Exercise inputs START

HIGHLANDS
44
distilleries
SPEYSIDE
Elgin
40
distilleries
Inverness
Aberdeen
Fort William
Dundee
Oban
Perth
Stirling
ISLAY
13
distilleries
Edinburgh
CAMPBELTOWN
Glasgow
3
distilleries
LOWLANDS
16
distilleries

Exercise inputs END

* [Job] Reproduce the lines of the records above verbatim, one per line, in their original order.

* [Exercise output]
HIGHLANDS
44
distilleries
SPEYSIDE
Elgin
40
distilleries
Inverness
Aberdeen
Fort William
Dundee
Oban
Perth
Stirling
ISLAY
13
distilleries
Edinburgh
CAMPBELTOWN
Glasgow
3
distilleries
LOWLANDS
16
distilleries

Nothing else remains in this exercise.